DATA SUPPLIED:
==================================================

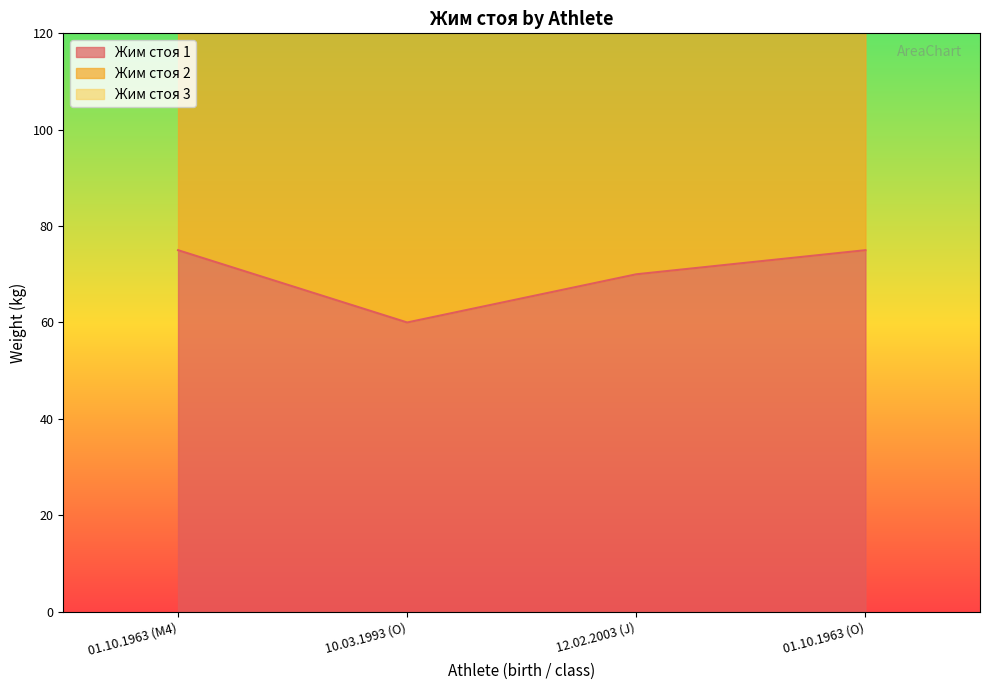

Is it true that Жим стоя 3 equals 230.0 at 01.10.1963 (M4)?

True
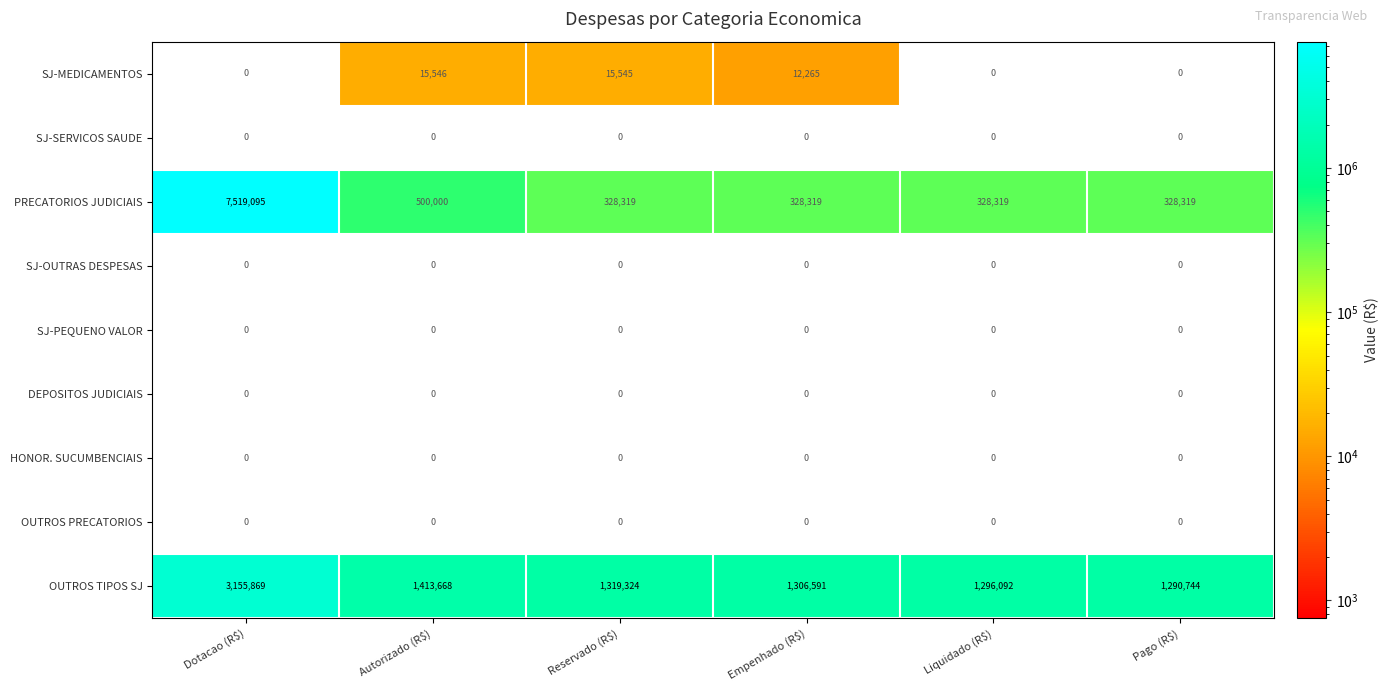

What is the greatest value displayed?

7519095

==================================================

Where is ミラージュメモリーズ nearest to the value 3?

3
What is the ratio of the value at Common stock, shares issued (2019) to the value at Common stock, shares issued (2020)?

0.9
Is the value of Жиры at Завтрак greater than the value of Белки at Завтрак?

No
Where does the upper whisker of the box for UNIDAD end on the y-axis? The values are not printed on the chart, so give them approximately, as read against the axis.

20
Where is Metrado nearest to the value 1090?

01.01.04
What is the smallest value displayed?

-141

==================================================

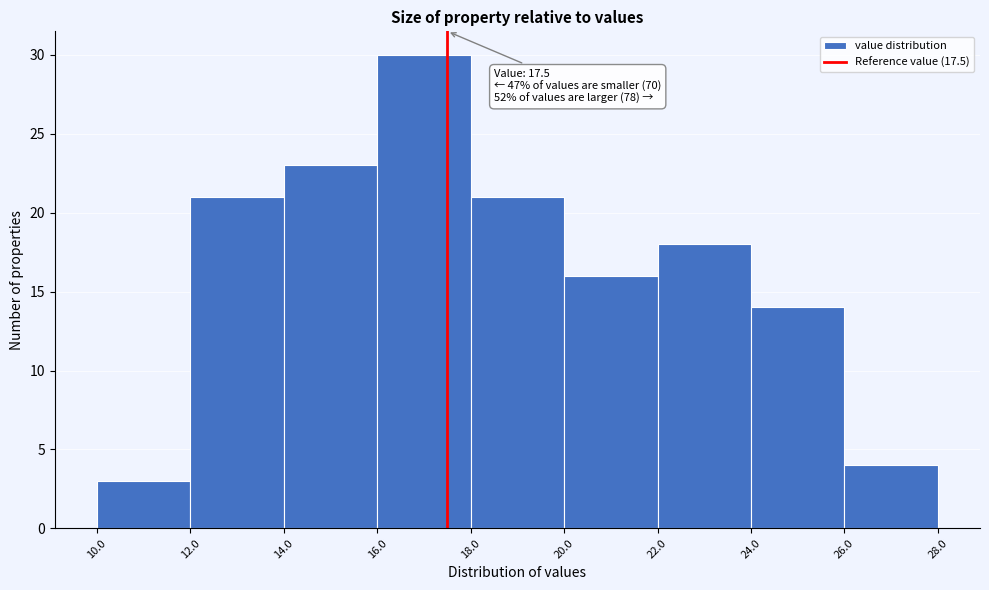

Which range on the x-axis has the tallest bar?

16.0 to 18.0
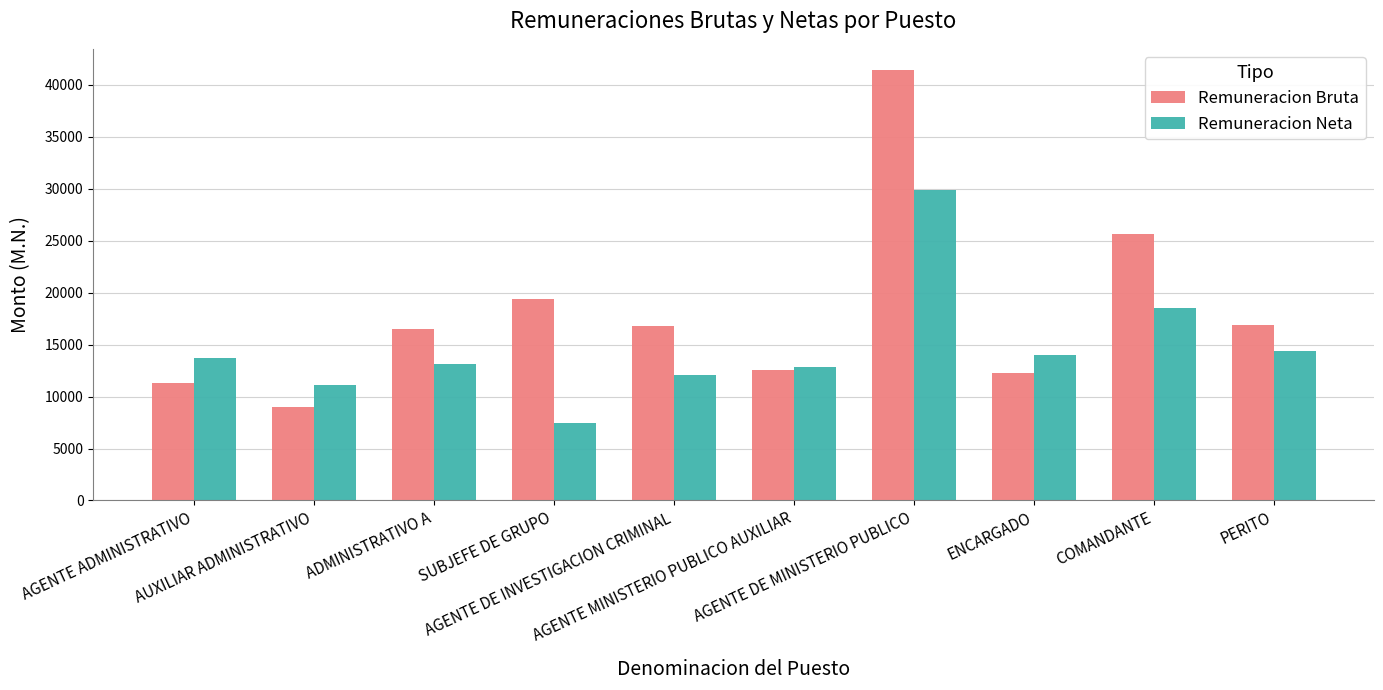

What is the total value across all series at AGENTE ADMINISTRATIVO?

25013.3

==================================================

ASSIGNMENT: Which lines of the listing above contain the word "nearest"? Return each of them in full.

OUTPUT FOR THIS TASK:
Where is ミラージュメモリーズ nearest to the value 3?
Where is Metrado nearest to the value 1090?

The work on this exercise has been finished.